To-do item. List all lines of the data that include the string "Result".

(Stored data entries)
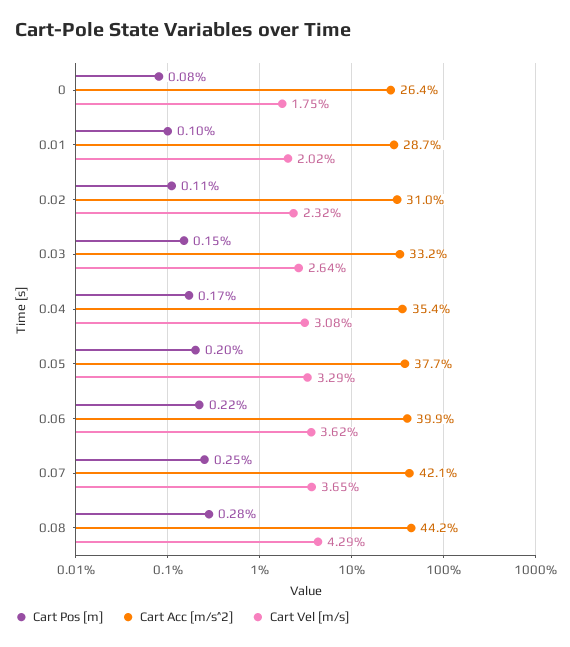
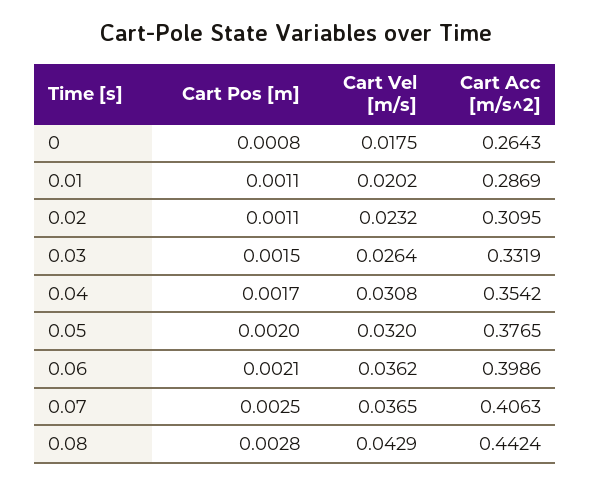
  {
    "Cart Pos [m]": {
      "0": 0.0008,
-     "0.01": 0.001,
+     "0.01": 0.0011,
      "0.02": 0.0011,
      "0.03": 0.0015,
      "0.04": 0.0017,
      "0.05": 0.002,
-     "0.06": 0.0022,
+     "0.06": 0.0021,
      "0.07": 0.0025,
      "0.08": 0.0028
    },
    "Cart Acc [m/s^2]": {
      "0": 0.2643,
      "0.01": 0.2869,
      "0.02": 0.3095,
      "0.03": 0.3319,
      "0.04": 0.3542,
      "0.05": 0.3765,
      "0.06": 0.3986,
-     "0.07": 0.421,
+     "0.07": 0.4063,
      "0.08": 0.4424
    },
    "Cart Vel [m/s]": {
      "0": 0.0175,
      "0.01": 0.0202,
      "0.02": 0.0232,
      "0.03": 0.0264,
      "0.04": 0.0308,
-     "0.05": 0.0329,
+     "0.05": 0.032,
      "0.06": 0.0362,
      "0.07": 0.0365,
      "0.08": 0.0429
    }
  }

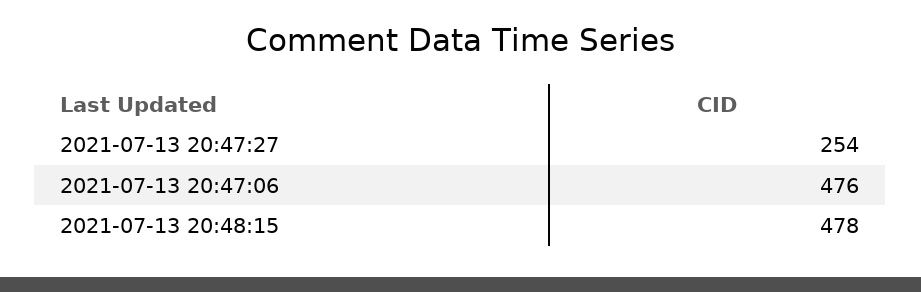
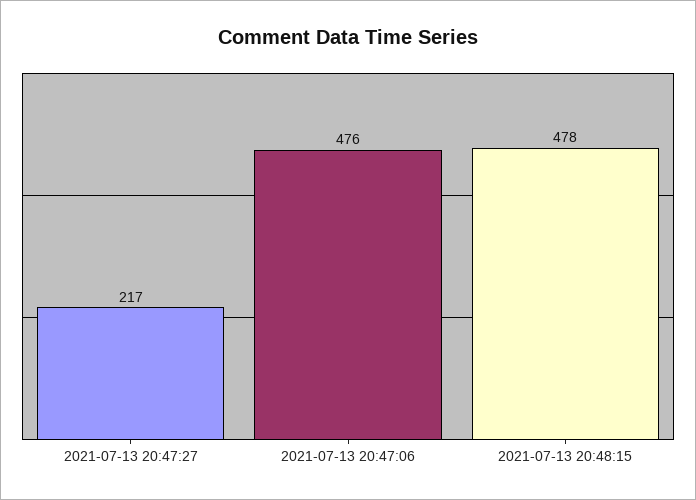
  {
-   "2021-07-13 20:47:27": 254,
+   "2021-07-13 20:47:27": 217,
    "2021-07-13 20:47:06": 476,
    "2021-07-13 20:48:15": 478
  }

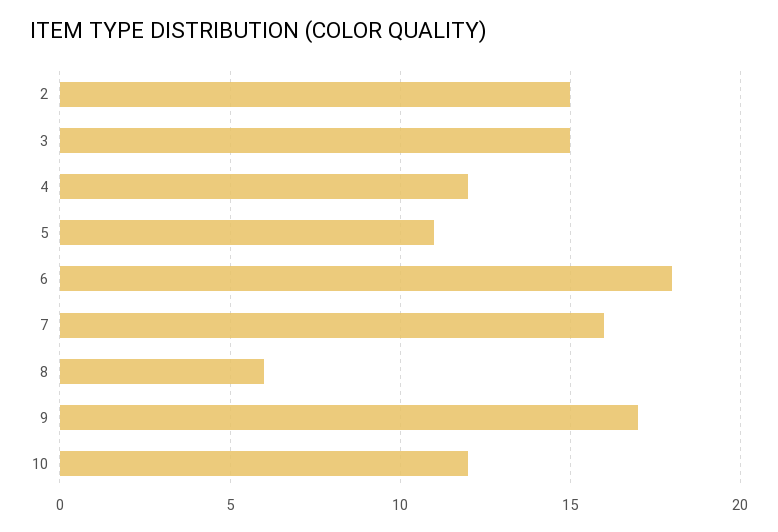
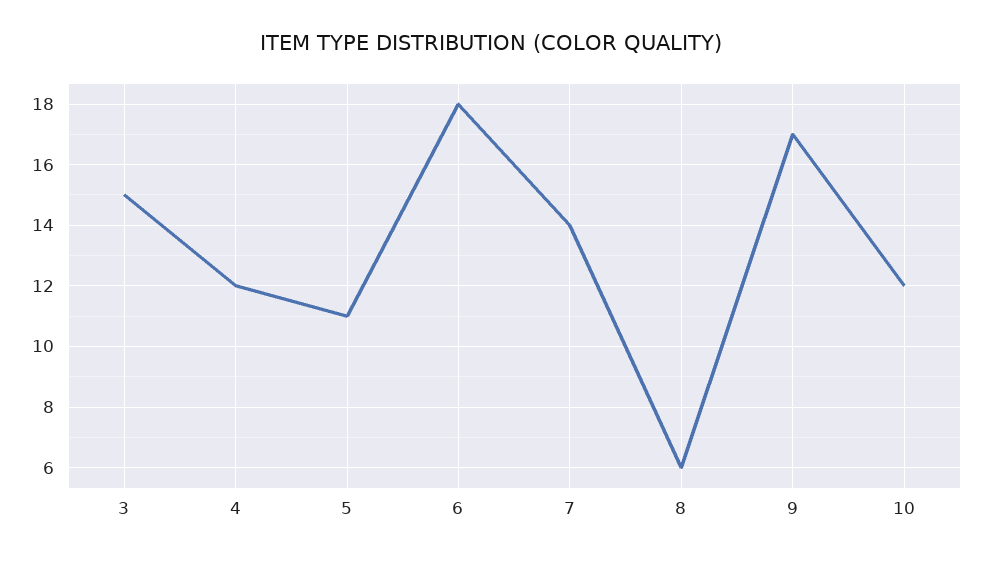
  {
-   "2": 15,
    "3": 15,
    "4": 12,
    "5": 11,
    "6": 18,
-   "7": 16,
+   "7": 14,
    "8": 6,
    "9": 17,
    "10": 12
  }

* * *

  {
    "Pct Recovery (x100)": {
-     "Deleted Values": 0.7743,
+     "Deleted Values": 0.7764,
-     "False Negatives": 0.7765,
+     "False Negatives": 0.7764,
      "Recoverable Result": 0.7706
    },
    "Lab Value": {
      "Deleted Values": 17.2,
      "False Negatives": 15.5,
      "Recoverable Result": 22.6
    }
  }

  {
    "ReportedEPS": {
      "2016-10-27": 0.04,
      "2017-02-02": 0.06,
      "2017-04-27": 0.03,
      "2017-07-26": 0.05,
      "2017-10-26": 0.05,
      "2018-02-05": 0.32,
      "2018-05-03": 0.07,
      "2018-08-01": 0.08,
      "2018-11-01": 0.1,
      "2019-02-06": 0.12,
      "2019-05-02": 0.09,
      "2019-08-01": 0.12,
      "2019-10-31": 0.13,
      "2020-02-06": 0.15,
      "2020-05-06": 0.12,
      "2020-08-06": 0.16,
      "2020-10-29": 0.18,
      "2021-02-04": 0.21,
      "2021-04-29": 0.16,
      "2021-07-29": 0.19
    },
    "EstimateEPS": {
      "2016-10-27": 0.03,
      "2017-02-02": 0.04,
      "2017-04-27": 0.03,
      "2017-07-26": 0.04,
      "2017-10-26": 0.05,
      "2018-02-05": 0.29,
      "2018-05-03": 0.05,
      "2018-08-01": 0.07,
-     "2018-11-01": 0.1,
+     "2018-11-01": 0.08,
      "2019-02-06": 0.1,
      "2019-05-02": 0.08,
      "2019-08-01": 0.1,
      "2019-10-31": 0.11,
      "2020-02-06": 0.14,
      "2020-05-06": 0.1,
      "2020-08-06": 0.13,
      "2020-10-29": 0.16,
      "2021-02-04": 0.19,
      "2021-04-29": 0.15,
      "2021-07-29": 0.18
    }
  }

Task answer.
      "Recoverable Result": 0.7706
      "Recoverable Result": 22.6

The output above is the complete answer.